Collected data
■ ■ ■ ■
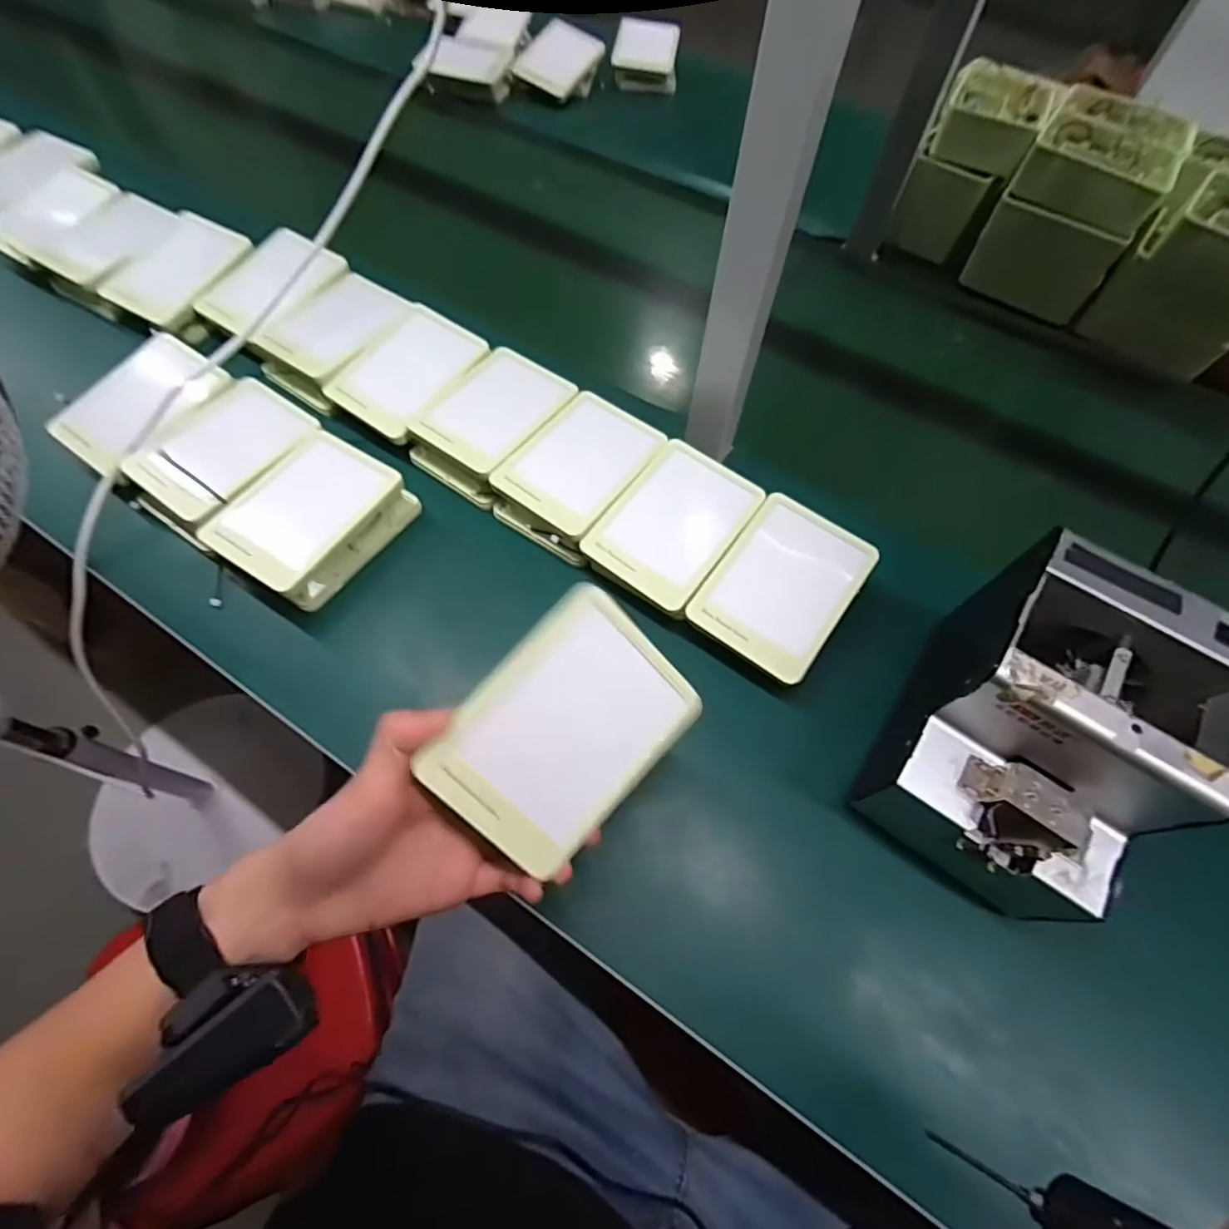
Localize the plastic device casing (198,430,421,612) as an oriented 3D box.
[{"bbox_3d":[-0.253,-0.082,0.486,0.101,0.042,0.140,32,64,14],"label":"plastic device casing"}]

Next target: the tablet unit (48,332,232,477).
[{"bbox_3d":[-0.425,-0.190,0.521,0.094,0.020,0.134,31,75,16],"label":"tablet unit"}]

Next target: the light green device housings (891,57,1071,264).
[{"bbox_3d":[0.438,-0.558,0.720,0.109,0.136,0.160,31,64,14],"label":"light green device housings"}]

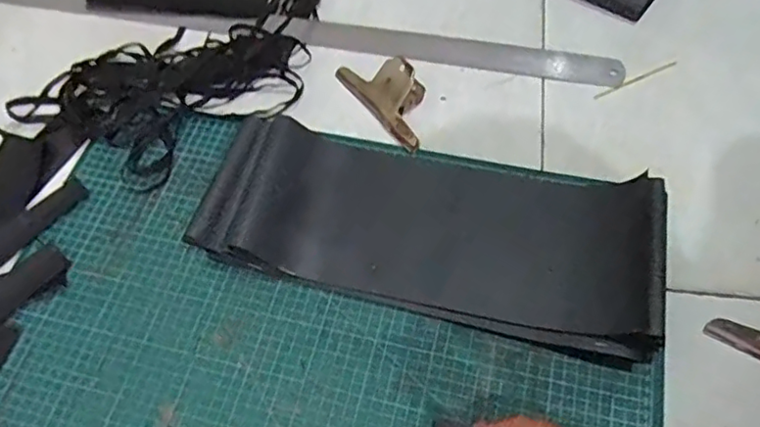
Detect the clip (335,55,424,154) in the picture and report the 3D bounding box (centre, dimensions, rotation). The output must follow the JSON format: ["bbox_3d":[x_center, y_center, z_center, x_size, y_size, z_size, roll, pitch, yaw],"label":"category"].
[{"bbox_3d":[0.015,-0.137,0.654,0.065,0.043,0.135,-33,63,-15],"label":"clip"}]

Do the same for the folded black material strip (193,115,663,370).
[{"bbox_3d":[0.037,0.008,0.568,0.413,0.044,0.160,13,61,10],"label":"folded black material strip"}]

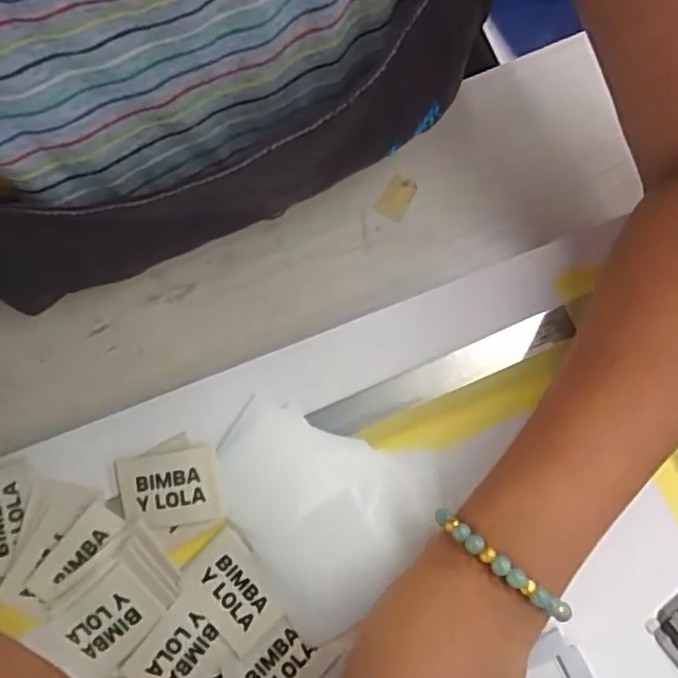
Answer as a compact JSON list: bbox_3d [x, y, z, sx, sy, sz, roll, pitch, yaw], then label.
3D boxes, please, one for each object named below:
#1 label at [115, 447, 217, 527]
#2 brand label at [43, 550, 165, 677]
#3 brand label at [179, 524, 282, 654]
■ ■ ■ ■
| Assignment |
From the first line to the last, set down the records above exactly and skip the pictures.

| Final answer |
Localize the plastic device casing (198,430,421,612) as an oriented 3D box.
[{"bbox_3d":[-0.253,-0.082,0.486,0.101,0.042,0.140,32,64,14],"label":"plastic device casing"}]

Next target: the tablet unit (48,332,232,477).
[{"bbox_3d":[-0.425,-0.190,0.521,0.094,0.020,0.134,31,75,16],"label":"tablet unit"}]

Next target: the light green device housings (891,57,1071,264).
[{"bbox_3d":[0.438,-0.558,0.720,0.109,0.136,0.160,31,64,14],"label":"light green device housings"}]

Detect the clip (335,55,424,154) in the picture and report the 3D bounding box (centre, dimensions, rotation). The output must follow the JSON format: ["bbox_3d":[x_center, y_center, z_center, x_size, y_size, z_size, roll, pitch, yaw],"label":"category"].
[{"bbox_3d":[0.015,-0.137,0.654,0.065,0.043,0.135,-33,63,-15],"label":"clip"}]

Do the same for the folded black material strip (193,115,663,370).
[{"bbox_3d":[0.037,0.008,0.568,0.413,0.044,0.160,13,61,10],"label":"folded black material strip"}]

Answer as a compact JSON list: bbox_3d [x, y, z, sx, sy, sz, roll, pitch, yaw], then label.
3D boxes, please, one for each object named below:
#1 label at [115, 447, 217, 527]
#2 brand label at [43, 550, 165, 677]
#3 brand label at [179, 524, 282, 654]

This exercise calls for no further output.